Dallas Observer
- Type: Alternative weekly
- Format: Tabloid
- Owner: Voice Media Group
- Editor: Patrick Williams
- News editor: Kelly Dearmore
- Founded: October 2, 1980 (45 years ago)
- Headquarters: 2030 Main Street, Suite 410
- City: Dallas, Texas
- Country: United States
- Circulation: 43,810 (as of June 2016)
- ISSN: 0732-0299
- OCLC number: 7095491
- Website: dallasobserver.com

= Dallas Observer =

Newspaper in Dallas, Texas

The Dallas Observer is a free digital and print publication based in Dallas, Texas. The Observer publishes daily online coverage of local news, restaurants, music, and arts, as well as longform narrative journalism. A weekly print issue circulates every Thursday. The Observer has been owned by Voice Media Group since January 2013. The Observer is a member of the Association of Alternative Newsmedia.

== History ==
The Observer was started in October 1980 by partners Ken Kirk, Bob Walton, Jeff Wilmont, and Gregg Wurdeman as a weekly local arts and cinema review publication. In 1991, the Observer was bought by New Times Media.

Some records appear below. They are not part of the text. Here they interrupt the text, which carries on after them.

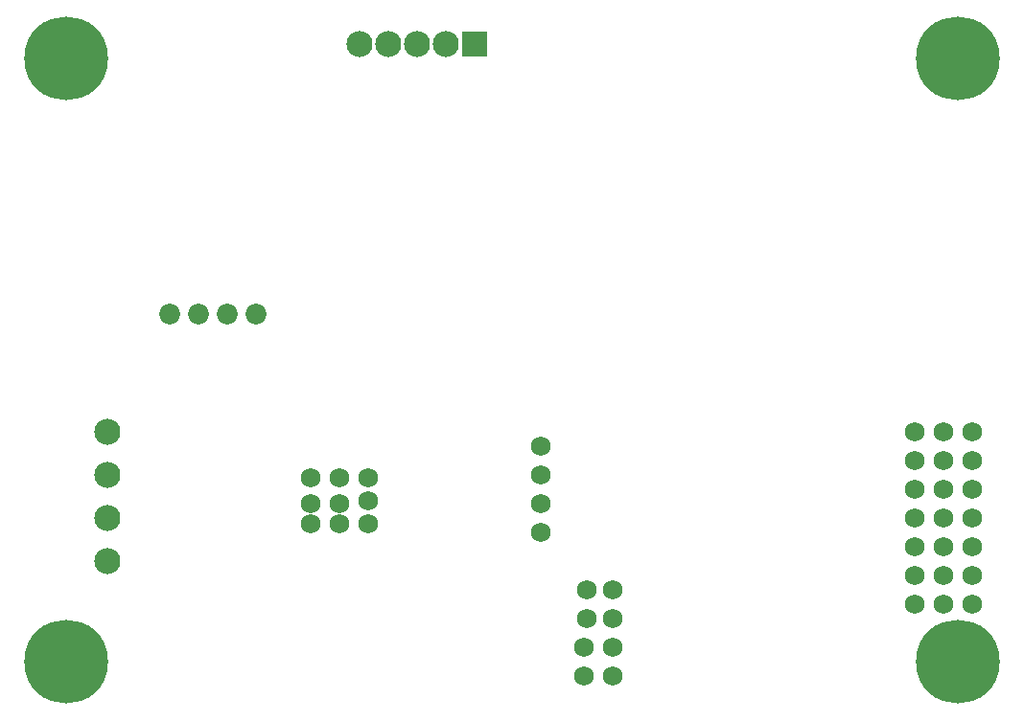
<source format=gbs>
G04*
G04 #@! TF.GenerationSoftware,Altium Limited,Altium Designer,23.0.1 (38)*
G04*
G04 Layer_Color=16711935*
%FSLAX44Y44*%
%MOMM*%
G71*
G04*
G04 #@! TF.SameCoordinates,185929F6-D6CA-45C1-83F6-0EDFB83A3BC2*
G04*
G04*
G04 #@! TF.FilePolarity,Negative*
G04*
G01*
G75*
%ADD108C,1.7272*%
%ADD109C,2.3032*%
%ADD110R,2.3032X2.3032*%
%ADD111C,7.4032*%
%ADD112C,1.8382*%
D108*
X469900Y190500D02*
D03*
Y165100D02*
D03*
Y215900D02*
D03*
Y241300D02*
D03*
X266700Y213360D02*
D03*
Y172720D02*
D03*
X292100D02*
D03*
X317500D02*
D03*
X292100Y190500D02*
D03*
X266700D02*
D03*
X317500Y193040D02*
D03*
Y213360D02*
D03*
X292100D02*
D03*
X533400Y114300D02*
D03*
Y88900D02*
D03*
Y63500D02*
D03*
Y38100D02*
D03*
X510540Y114300D02*
D03*
Y88900D02*
D03*
X508000Y63500D02*
D03*
Y38100D02*
D03*
X800100Y101600D02*
D03*
X825500D02*
D03*
X850900D02*
D03*
Y127000D02*
D03*
X825500D02*
D03*
X800100D02*
D03*
Y152400D02*
D03*
X825500D02*
D03*
X850900D02*
D03*
X800100Y177800D02*
D03*
X825500D02*
D03*
X850900D02*
D03*
Y203200D02*
D03*
X825500D02*
D03*
X800100D02*
D03*
Y228600D02*
D03*
X825500D02*
D03*
X850900D02*
D03*
Y254000D02*
D03*
X825500D02*
D03*
X800100D02*
D03*
D109*
X309880Y596900D02*
D03*
X335280D02*
D03*
X360680D02*
D03*
X386080D02*
D03*
X87044Y139635D02*
D03*
Y177735D02*
D03*
Y253935D02*
D03*
Y215835D02*
D03*
D110*
X411480Y596900D02*
D03*
D111*
X50800Y50800D02*
D03*
Y584200D02*
D03*
X838200Y50800D02*
D03*
Y584200D02*
D03*
D112*
X142240Y358140D02*
D03*
X167640D02*
D03*
X193040D02*
D03*
X218440D02*
D03*
M02*

</source>
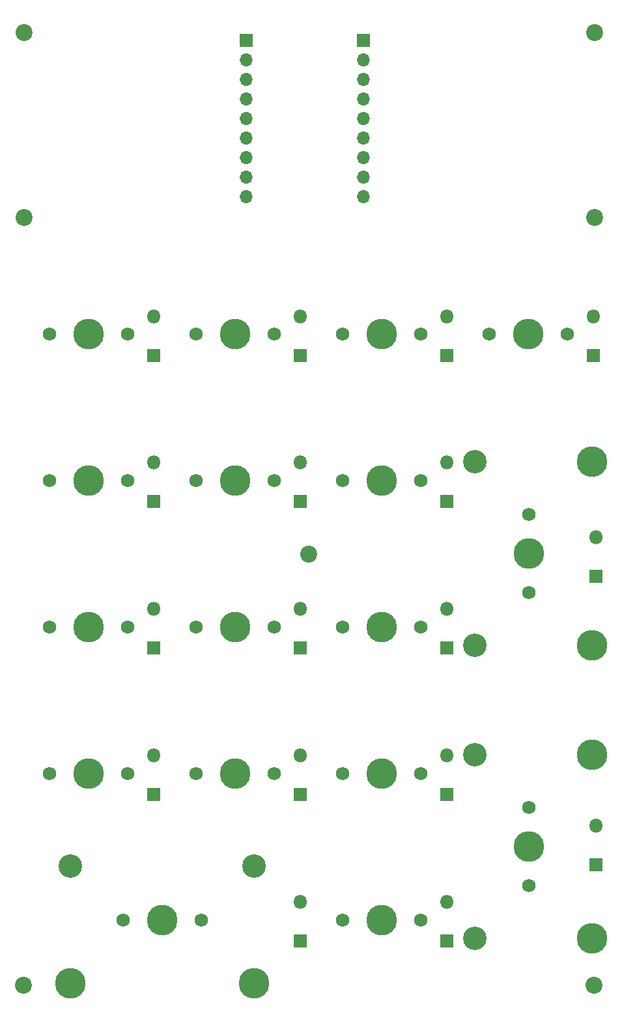
<source format=gbr>
G04 #@! TF.GenerationSoftware,KiCad,Pcbnew,7.0.1*
G04 #@! TF.CreationDate,2023-10-11T20:02:21-04:00*
G04 #@! TF.ProjectId,keyboard,6b657962-6f61-4726-942e-6b696361645f,rev?*
G04 #@! TF.SameCoordinates,Original*
G04 #@! TF.FileFunction,Soldermask,Top*
G04 #@! TF.FilePolarity,Negative*
%FSLAX46Y46*%
G04 Gerber Fmt 4.6, Leading zero omitted, Abs format (unit mm)*
G04 Created by KiCad (PCBNEW 7.0.1) date 2023-10-11 20:02:21*
%MOMM*%
%LPD*%
G01*
G04 APERTURE LIST*
%ADD10R,1.800000X1.800000*%
%ADD11O,1.800000X1.800000*%
%ADD12C,3.048000*%
%ADD13C,3.987800*%
%ADD14C,1.750000*%
%ADD15C,2.200000*%
%ADD16R,1.700000X1.700000*%
%ADD17O,1.700000X1.700000*%
G04 APERTURE END LIST*
D10*
X318050000Y-223110000D03*
D11*
X318050000Y-218030000D03*
D10*
X299000000Y-223110000D03*
D11*
X299000000Y-218030000D03*
D10*
X337440000Y-213230000D03*
D11*
X337440000Y-208150000D03*
D10*
X318050000Y-204060000D03*
D11*
X318050000Y-198980000D03*
D10*
X299000000Y-204060000D03*
D11*
X299000000Y-198980000D03*
D10*
X279950000Y-204060000D03*
D11*
X279950000Y-198980000D03*
D10*
X318050000Y-185010000D03*
D11*
X318050000Y-179930000D03*
D10*
X299000000Y-185010000D03*
D11*
X299000000Y-179930000D03*
D10*
X279950000Y-185010000D03*
D11*
X279950000Y-179930000D03*
D10*
X337440000Y-175730000D03*
D11*
X337440000Y-170650000D03*
D10*
X318050000Y-165960000D03*
D11*
X318050000Y-160880000D03*
D10*
X299000000Y-165960000D03*
D11*
X299000000Y-160880000D03*
D10*
X279950000Y-165960000D03*
D11*
X279950000Y-160880000D03*
D10*
X337100000Y-147005000D03*
D11*
X337100000Y-141925000D03*
D10*
X318050000Y-147000000D03*
D11*
X318050000Y-141920000D03*
D10*
X299000000Y-147000000D03*
D11*
X299000000Y-141920000D03*
D10*
X279950000Y-147000000D03*
D11*
X279950000Y-141920000D03*
D12*
X321700000Y-184676000D03*
D13*
X336940000Y-184676000D03*
D14*
X328685000Y-177818000D03*
D13*
X328685000Y-172738000D03*
D14*
X328685000Y-167658000D03*
D12*
X321700000Y-160800000D03*
D13*
X336940000Y-160800000D03*
D15*
X263100000Y-129100000D03*
D14*
X266430000Y-201330000D03*
D13*
X271510000Y-201330000D03*
D14*
X276590000Y-201330000D03*
D15*
X263000000Y-228900000D03*
D12*
X321700000Y-222776000D03*
D13*
X336940000Y-222776000D03*
D14*
X328685000Y-215918000D03*
D13*
X328685000Y-210838000D03*
D14*
X328685000Y-205758000D03*
D12*
X321700000Y-198900000D03*
D13*
X336940000Y-198900000D03*
D15*
X337300000Y-129100000D03*
D16*
X307250000Y-106000000D03*
D17*
X307250000Y-108540000D03*
X307250000Y-111080000D03*
X307250000Y-113620000D03*
X307250000Y-116160000D03*
X307250000Y-118700000D03*
X307250000Y-121240000D03*
X307250000Y-123780000D03*
X307250000Y-126320000D03*
D14*
X285480000Y-163230000D03*
D13*
X290560000Y-163230000D03*
D14*
X295640000Y-163230000D03*
X323580000Y-144180000D03*
D13*
X328660000Y-144180000D03*
D14*
X333740000Y-144180000D03*
D15*
X337200000Y-228900000D03*
D14*
X266430000Y-144180000D03*
D13*
X271510000Y-144180000D03*
D14*
X276590000Y-144180000D03*
D12*
X269097000Y-213395000D03*
D13*
X269097000Y-228635000D03*
D14*
X275955000Y-220380000D03*
D13*
X281035000Y-220380000D03*
D14*
X286115000Y-220380000D03*
D12*
X292973000Y-213395000D03*
D13*
X292973000Y-228635000D03*
D14*
X304530000Y-163230000D03*
D13*
X309610000Y-163230000D03*
D14*
X314690000Y-163230000D03*
X266430000Y-163230000D03*
D13*
X271510000Y-163230000D03*
D14*
X276590000Y-163230000D03*
X304530000Y-182280000D03*
D13*
X309610000Y-182280000D03*
D14*
X314690000Y-182280000D03*
X285480000Y-144180000D03*
D13*
X290560000Y-144180000D03*
D14*
X295640000Y-144180000D03*
X304530000Y-201330000D03*
D13*
X309610000Y-201330000D03*
D14*
X314690000Y-201330000D03*
X285480000Y-182280000D03*
D13*
X290560000Y-182280000D03*
D14*
X295640000Y-182280000D03*
X285480000Y-201330000D03*
D13*
X290560000Y-201330000D03*
D14*
X295640000Y-201330000D03*
D15*
X300100000Y-172800000D03*
D16*
X292000000Y-106000000D03*
D17*
X292000000Y-108540000D03*
X292000000Y-111080000D03*
X292000000Y-113620000D03*
X292000000Y-116160000D03*
X292000000Y-118700000D03*
X292000000Y-121240000D03*
X292000000Y-123780000D03*
X292000000Y-126320000D03*
D14*
X266430000Y-182280000D03*
D13*
X271510000Y-182280000D03*
D14*
X276590000Y-182280000D03*
X304530000Y-144180000D03*
D13*
X309610000Y-144180000D03*
D14*
X314690000Y-144180000D03*
D15*
X263100000Y-105000000D03*
X337300000Y-105000000D03*
D14*
X304530000Y-220380000D03*
D13*
X309610000Y-220380000D03*
D14*
X314690000Y-220380000D03*
M02*

</source>
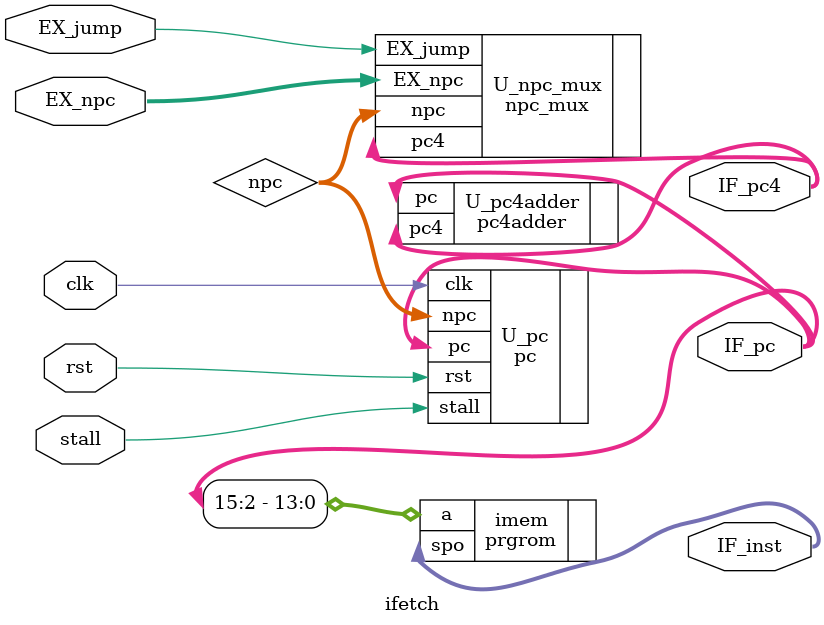
<source format=v>
`timescale 1ns / 1ps


module ifetch(
    input wire clk,
    input wire rst,
    input wire stall,
    input wire [31:0] EX_npc,
    input wire EX_jump,
    output wire [31:0] IF_inst,
    output wire [31:0] IF_pc4,
    output wire [31:0] IF_pc
    );
    
    wire [31:0] npc;

    npc_mux U_npc_mux(
        .EX_npc (EX_npc),
        .EX_jump (EX_jump),
        .pc4 (IF_pc4),

        .npc (npc)
    );

    pc U_pc(
        .clk (clk),
        .rst (rst),
        .npc (npc),
        .stall (stall),
        .pc  (IF_pc)
    // input wire clk, 
    // input wire rst,
    // input wire [31:0] npc,

    // output reg [31:0] pc
    );

    pc4adder U_pc4adder (
        .pc (IF_pc),
        .pc4 (IF_pc4)
    // input wire [31:0] pc,

    // output wire [31:0] pc4

    );

     prgrom imem(
//    inst_mem imem(
        .a (IF_pc[15:2]),
        .spo (IF_inst)
    );


endmodule

</source>
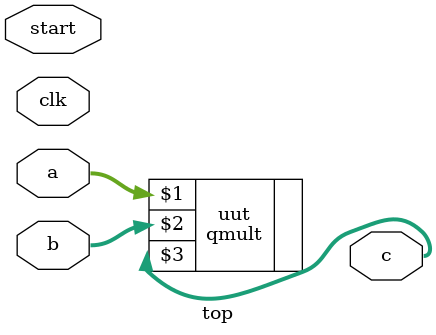
<source format=v>
`timescale 1ns / 1ps
module top(
    input [31:0] a,
    input [31:0] b,
    output [31:0] c,
	 input clk,
	 input start
    );
	// Inputs
	reg [31:0] a_sig;
	reg [31:0] b_sig;

	// Outputs
	reg [31:0] c_sig;
		
	// Instantiate the Unit Under Test (UUT)

qmult #(23,32) uut (a, b, c);

endmodule

</source>
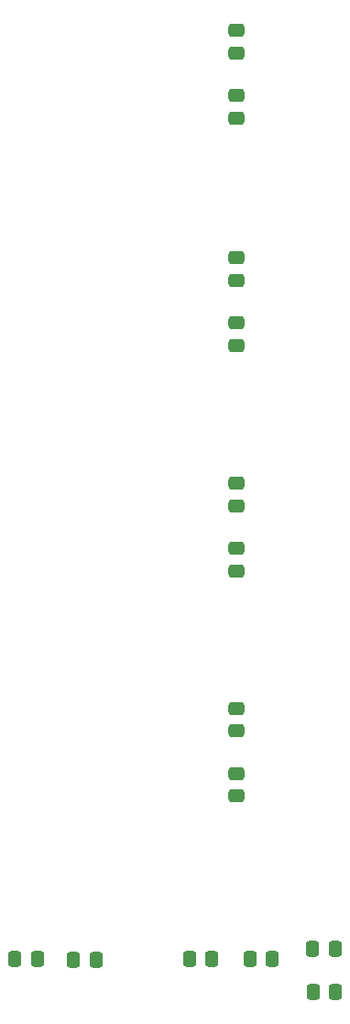
<source format=gtp>
G04 #@! TF.GenerationSoftware,KiCad,Pcbnew,(6.0.4)*
G04 #@! TF.CreationDate,2023-11-12T14:03:14+01:00*
G04 #@! TF.ProjectId,Mixer_BACK,4d697865-725f-4424-9143-4b2e6b696361,rev?*
G04 #@! TF.SameCoordinates,Original*
G04 #@! TF.FileFunction,Paste,Top*
G04 #@! TF.FilePolarity,Positive*
%FSLAX46Y46*%
G04 Gerber Fmt 4.6, Leading zero omitted, Abs format (unit mm)*
G04 Created by KiCad (PCBNEW (6.0.4)) date 2023-11-12 14:03:14*
%MOMM*%
%LPD*%
G01*
G04 APERTURE LIST*
G04 Aperture macros list*
%AMRoundRect*
0 Rectangle with rounded corners*
0 $1 Rounding radius*
0 $2 $3 $4 $5 $6 $7 $8 $9 X,Y pos of 4 corners*
0 Add a 4 corners polygon primitive as box body*
4,1,4,$2,$3,$4,$5,$6,$7,$8,$9,$2,$3,0*
0 Add four circle primitives for the rounded corners*
1,1,$1+$1,$2,$3*
1,1,$1+$1,$4,$5*
1,1,$1+$1,$6,$7*
1,1,$1+$1,$8,$9*
0 Add four rect primitives between the rounded corners*
20,1,$1+$1,$2,$3,$4,$5,0*
20,1,$1+$1,$4,$5,$6,$7,0*
20,1,$1+$1,$6,$7,$8,$9,0*
20,1,$1+$1,$8,$9,$2,$3,0*%
G04 Aperture macros list end*
%ADD10RoundRect,0.250000X-0.475000X0.337500X-0.475000X-0.337500X0.475000X-0.337500X0.475000X0.337500X0*%
%ADD11RoundRect,0.250000X0.475000X-0.337500X0.475000X0.337500X-0.475000X0.337500X-0.475000X-0.337500X0*%
%ADD12RoundRect,0.250000X0.337500X0.475000X-0.337500X0.475000X-0.337500X-0.475000X0.337500X-0.475000X0*%
%ADD13RoundRect,0.250000X-0.337500X-0.475000X0.337500X-0.475000X0.337500X0.475000X-0.337500X0.475000X0*%
G04 APERTURE END LIST*
D10*
X111860000Y-78212500D03*
X111860000Y-80287500D03*
X111860000Y-113822500D03*
X111860000Y-115897500D03*
D11*
X111860000Y-53287500D03*
X111860000Y-51212500D03*
D12*
X121000000Y-136000000D03*
X118925000Y-136000000D03*
D10*
X111860000Y-99062500D03*
X111860000Y-101137500D03*
D13*
X91389572Y-136994888D03*
X93464572Y-136994888D03*
X96809018Y-137011512D03*
X98884018Y-137011512D03*
D10*
X111860000Y-93062500D03*
X111860000Y-95137500D03*
X111860000Y-119822500D03*
X111860000Y-121897500D03*
X111860000Y-57212500D03*
X111860000Y-59287500D03*
D13*
X107548165Y-136994888D03*
X109623165Y-136994888D03*
X113110420Y-136994888D03*
X115185420Y-136994888D03*
X118962500Y-140000000D03*
X121037500Y-140000000D03*
D10*
X111860000Y-72212500D03*
X111860000Y-74287500D03*
M02*

</source>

In 1995, the H.L. Mencken Writing Award went to columnist Laura Miller, who went on to become the mayor of Dallas after leaving the Observer.

In 2005, New Times both acquired and adopted the corporate name of Village Voice Media. In September 2012, Village Voice Media executives Scott Tobias, Christine Brennan, and Jeff Mars bought Village Voice Media's papers and associated web properties from its founders and formed Voice Media Group.